Se está convirtiendo a las víctimas en justicieras arrogantes, y aprovechándose de su vulnerabilidad las explotan escénica y culturalmente. Y más cuando éstas son desvalidas, ya que se las usa en dramaturgias de desconsuelo y como entretenimiento plañidero para televisión incitándolas a relatar una y otra vez escabrosidades autoreferenciales que dan espectáculo. Es que la infelicidad del doliente es invencible. Supera en poder de contagio a la felicidad.  Entonces el usufructúo mediático y político es tentador y da réditos. Si se me preguntase acerca del Código Penal no diría ni debería decir nada. Diría no sé, con la cabeza. Es difícil opinar sobre un culpable basándonos en la opinión de las opiniones que se van entretejiendo y acaban sujetándonos a ese tejido de versiones, probabilidades, conjeturas y patrañas. Y al que por estimulación, o intencionadamente, muchos adhieren enardecidos al cadalso excluyéndose con candor del hipotético riesgo.

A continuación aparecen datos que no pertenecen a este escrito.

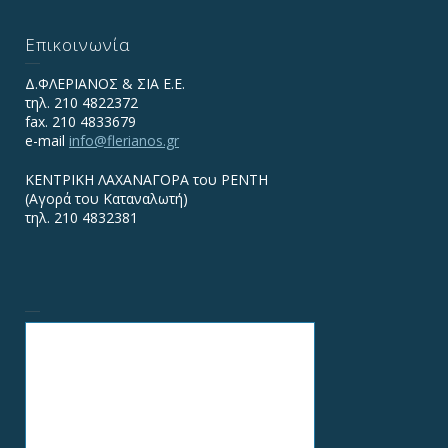
Επικοινωνία
Δ.ΦΛΕΡΙΑΝΟΣ & ΣΙΑ Ε.Ε.
τηλ. 210 4822372
fax. 210 4833679
e-mail
info@flerianos.gr
ΚΕΝΤΡΙΚΗ ΛΑΧΑΝΑΓΟΡΑ του ΡΕΝΤΗ
(Αγορά του Καταναλωτή)
τηλ. 210 4832381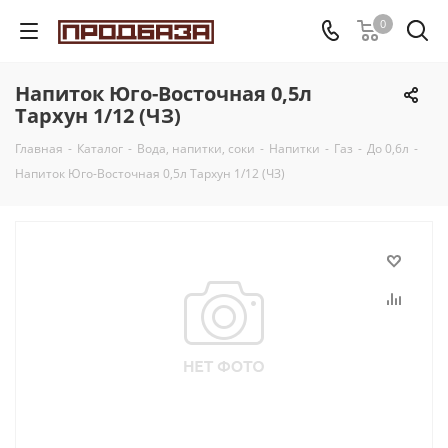
0
Напиток Юго-Восточная 0,5л
Тархун 1/12 (ЧЗ)
Главная
-
Каталог
-
Вода, напитки, соки
-
Напитки
-
Газ
-
До 0,6л
-
Напиток Юго-Восточная 0,5л Тархун 1/12 (ЧЗ)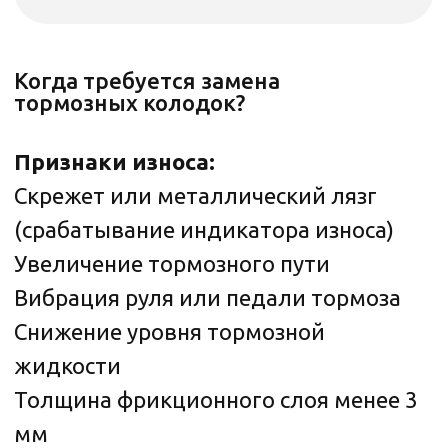
Агрессивный стиль вождения: 15 000–
20 000 км
Чем раньше выя вить и устранить
проблему, тем дешевле
и безопаснее будет ремонт!
Записаться на диагностику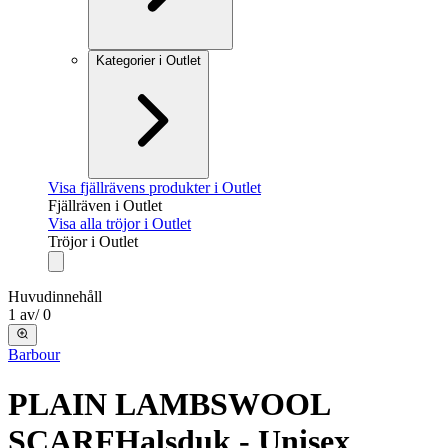
Kategorier i Outlet
Visa fjällrävens produkter i Outlet
Fjällräven i Outlet
Visa alla tröjor i Outlet
Tröjor i Outlet
Huvudinnehåll
1
av
/
0
Barbour
PLAIN LAMBSWOOL
SCARF
Halsduk - Unisex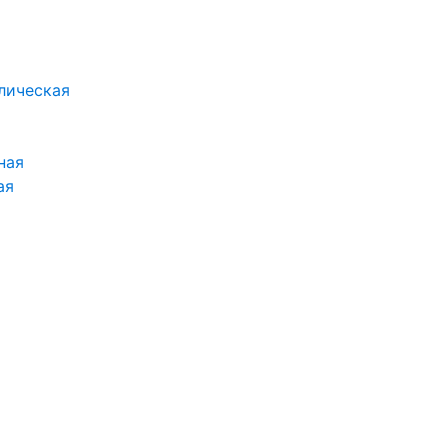
лическая
ная
ая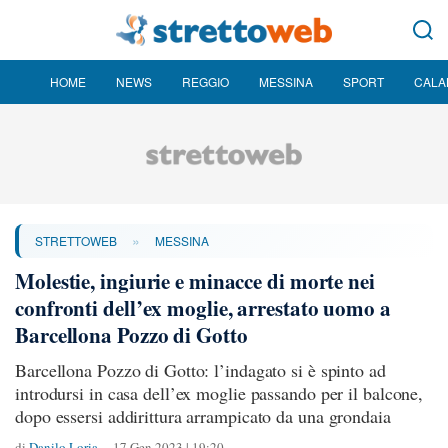
HOME
NEWS
REGGIO
MESSINA
SPORT
CALA
»
STRETTOWEB
MESSINA
Molestie, ingiurie e minacce di morte nei
confronti dell’ex moglie, arrestato uomo a
Barcellona Pozzo di Gotto
Barcellona Pozzo di Gotto: l’indagato si è spinto ad
introdursi in casa dell’ex moglie passando per il balcone,
dopo essersi addirittura arrampicato da una grondaia
di
Danilo Loria
17 Gen 2023 | 19:20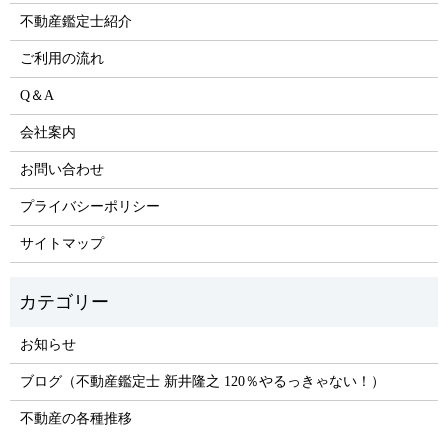
不動産鑑定士紹介
ご利用の流れ
Q＆A
会社案内
お問い合わせ
プライバシーポリシー
サイトマップ
お知らせ
ブログ（不動産鑑定士 新井隆之 120％やるっきゃない！）
不動産の各種推移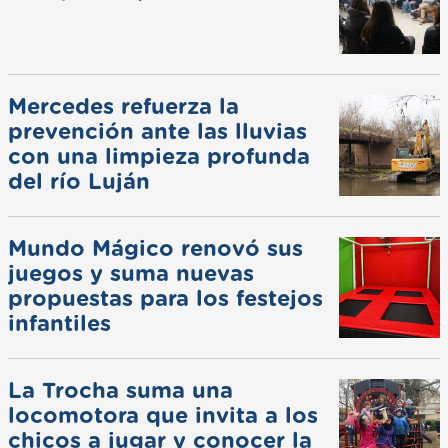
Mercedes refuerza la
prevención ante las lluvias
con una limpieza profunda
del río Luján
Mundo Mágico renovó sus
juegos y suma nuevas
propuestas para los festejos
infantiles
La Trocha suma una
locomotora que invita a los
chicos a jugar y conocer la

Para concluir citemos a Mauricio Macri cuando dice “Solo tres de cada mil que cometen delitos van a la cárcel”. Piénsese que la población carcelaria del país se estimaba hasta hace un año en 60.000 reclusos. Ah, ¡Eureka! entonces habría 1.800.000 delincuentes libres.  Un abuso a la marchanta de la estadística. No vale aquí ningún chiste obvio macrista. Ni massista ni manodurista. Sé que la astronomía es para los astrónomos; y la espístemología para los epistemólogos, y que el Código Penal no es para vengadores. Ni ignorantes.   

Pero si el tribunal del patíbulo junta votos, éstos serán cada vez más feroces.